Stranger Things- saison 2 : La série est toujours aussi renversante !

Alors que la première saison de Stranger Things a connu un succès surprise, sortant un peu de nulle part si ce n’est de la volonté des spectateurs de se réfugier dans les années 80 où il faisait bon vivre, la deuxième saison de la série culte de Netflix est devenue un événement à elle seule. Annoncée à grand renfort d’affiches superbes placardées un peu partout (on se souvient du look dingue de la gare Saint-Lazare à Paris où Stranger Things grouillait sur chaque mur et chaque recoin) et d’une promotion presque assommante, la saison 2 se devait d’être une réussite. Fort heureusement, la série des frères Duffer ne doit pas son existence et son succès à un coup de chance. Les deux frangins ont longuement mûri le projet et semblent savoir où ils le mènent. Sans chercher à faire dans l’originalité (ce n’est clairement pas le but de la série), les scénaristes font de cette saison une suite tout ce qu’il y a de plus classique : bigger & louder.

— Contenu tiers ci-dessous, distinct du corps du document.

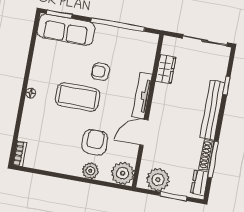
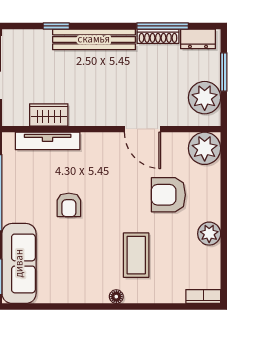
tv unit: (142, 96) -> (48, 141), moved
coffee table: (78, 97) -> (136, 255), moved, width x0.73, depth x0.76
plant: (90, 171) -> (209, 234), moved

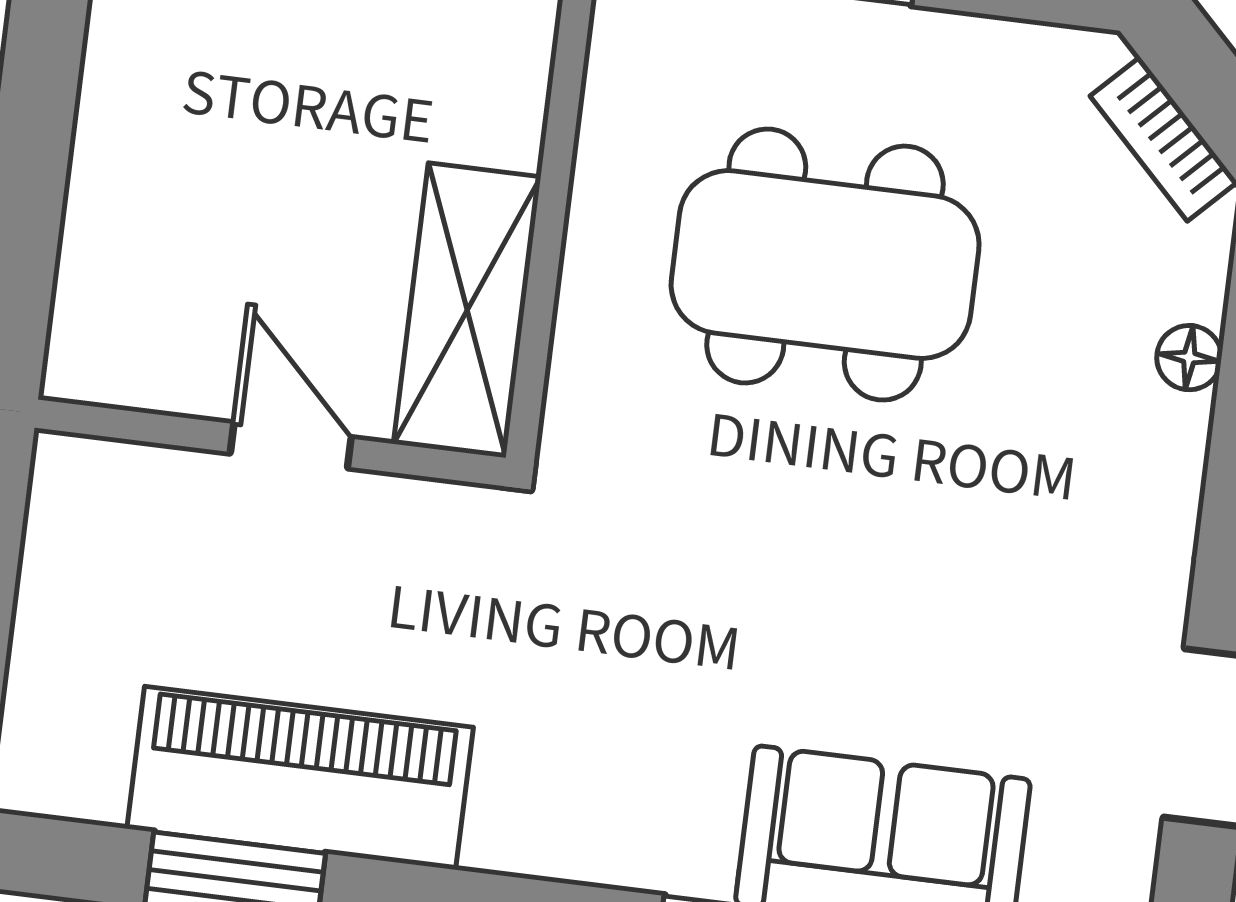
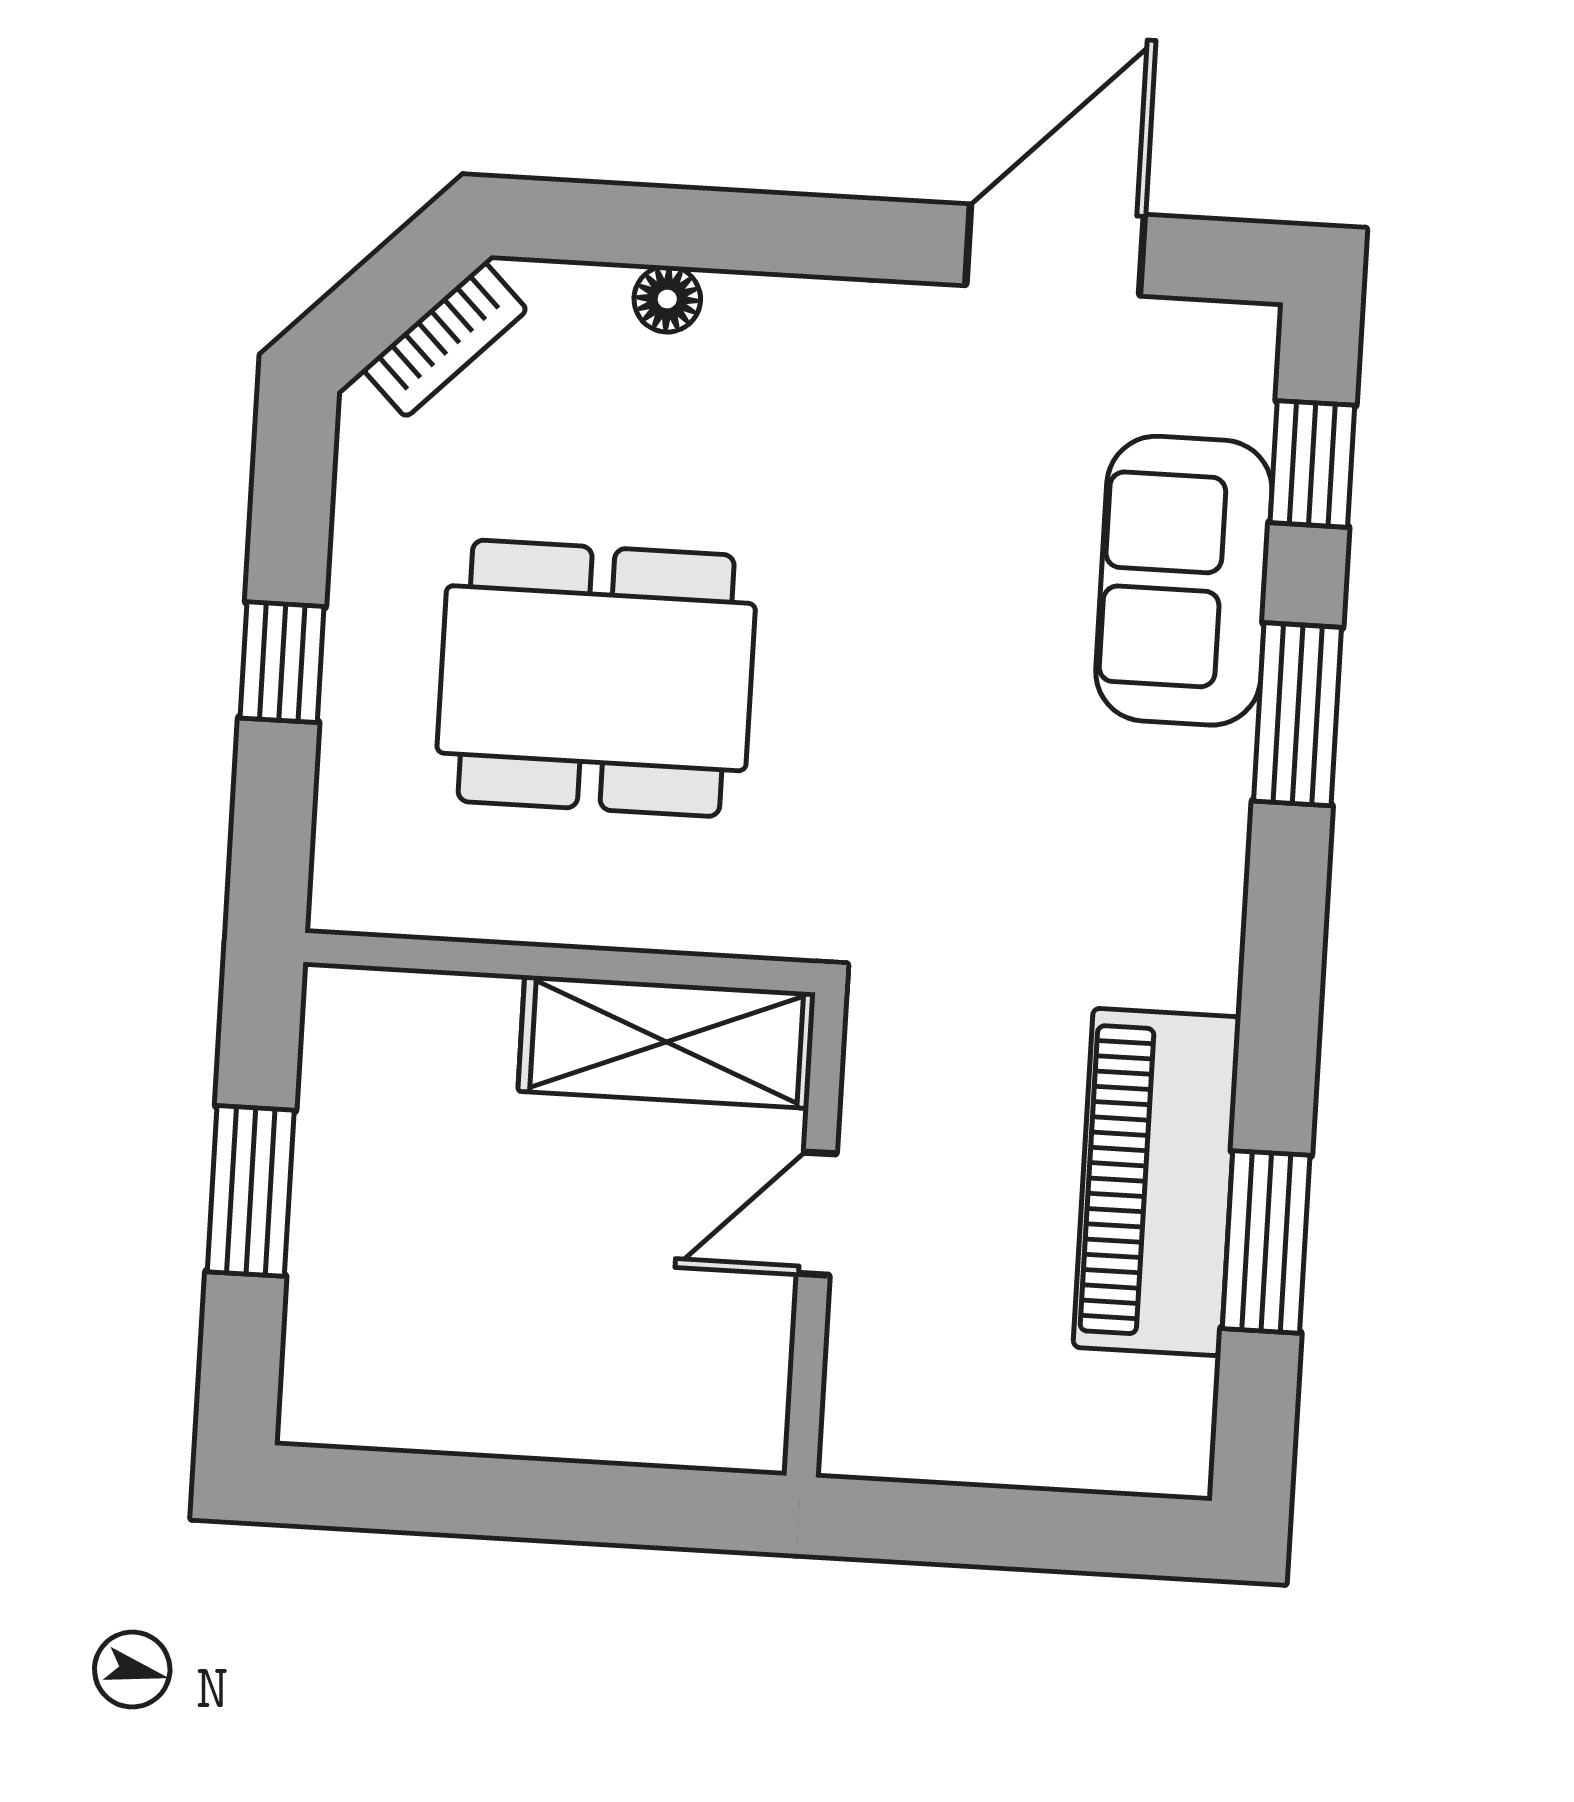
dining table: (825, 265) -> (596, 678), turned 90

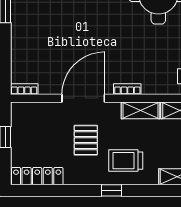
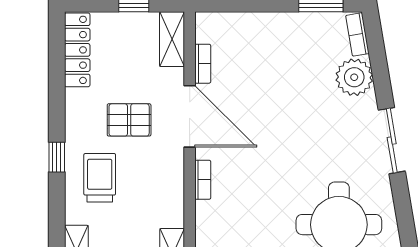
bookcase: (24, 89) -> (203, 64), moved
shelving: (140, 110) -> (172, 39), moved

A y regarder de plus près, cette deuxième saison de Stranger Things est à la série ce que le Aliens de James Cameron est à la saga Alien. Les frères Duffer ont énormément appris du film de James Cameron, en témoignent la multiplication des Démogorgons (et donc du budget effets spéciaux), la profondeur psychologique et émotionnelle des personnages ainsi que la présence de Paul Reiser au casting dans la peau d’un scientifique, lui qui, souvenez-vous, était aussi salaud que les aliens dans le film de Cameron. Évidemment, tout ne fait pas mouche dans la construction de la saison : certains nouveaux personnages peinent à exister, semblant uniquement là pour remplir un rôle bien défini (comme Sean Astin, rescapé des Goonies et du Seigneur des Anneaux) ; certaines intrigues esquissées s’évanouissent un peu trop rapidement et le démarrage est un poil long.

Il n’y a cependant rien à redire sur le développement des personnages que l’on a appris à connaître et aimer durant la saison 1. Chacun d’entre eux se voit ici gâté, servi par de belles scènes et de belles dynamiques. Pendant longtemps, la saison marche d’ailleurs en duos : Hopper et Eleven, Nancy et Jonathan, Joyce et Will, Will et Mike, Steve et Dustin (le duo le plus drôle de cette fournée d’épisodes), Lucas et Max. L’occasion pour la série d’offrir son lot de scènes particulièrement réussies où l’alchimie entre les acteurs et l’équilibre du ton (léger, parfois rempli d’auto-dérision, souvent émouvant) fait des merveilles. Impossible de résister à ces personnages auxquels nous sommes désormais attachés, avec qui nous partageons leurs joies, leurs craintes, leurs chagrins. Une fois de plus, l’immense réussite de la série provient du ton qu’elle adopte : à l’heure où le cynisme et la conscience de soi et de ses références règnent un peu partout, Stranger Things prend le parti d’avoir énormément de bienveillance sur ses personnages et de prendre son intrigue très au sérieux. Un premier degré toujours aussi rafraîchissant et toujours aussi bienvenu, les nombreuses références aux années 80 n’encombrant jamais le récit, préférant le porter.

Prenante de bout en bout, cette deuxième saison se paye même un épisode 7 un peu particulier entièrement centré sur Eleven en dehors d’Hawkins. Un épisode charnière tombant un peu comme un cheveu sur la soupe au milieu d’une saison haletante (le cliffhanger de fin de l’épisode 6 était assez dingue en même temps) mais qui ouvre néanmoins de sacrées pistes pour le personnage d’Eleven, laissant deviner une trame scénaristique inévitable et sacrément tentante. La saison se finira sur deux épisodes particulièrement réussis, notamment l’épisode 8 dont toute la première partie est un véritable morceau de bravoure bourré de suspense.

Réalisée avec soin (on trouve même Andrew Stanton dans la liste des réalisateurs de cette saison), écrite avec un amour sincère pour le cinéma de genre et les années 80, interprétée par des acteurs toujours talentueux, cette seconde saison apporte à Stranger Things tout ce qu’on espérait et plus encore. On avait du mal à imaginer comment la série pourrait continuer à charmer. Elle le fait tout simplement en restant fidèle à elle-même et en offrant un divertissement à la fois spectaculaire et humain, nous montrant que, décidément, si l’on veut du cœur au sein d’un divertissement populaire, c’est bien vers les séries qu’il faut se tourner.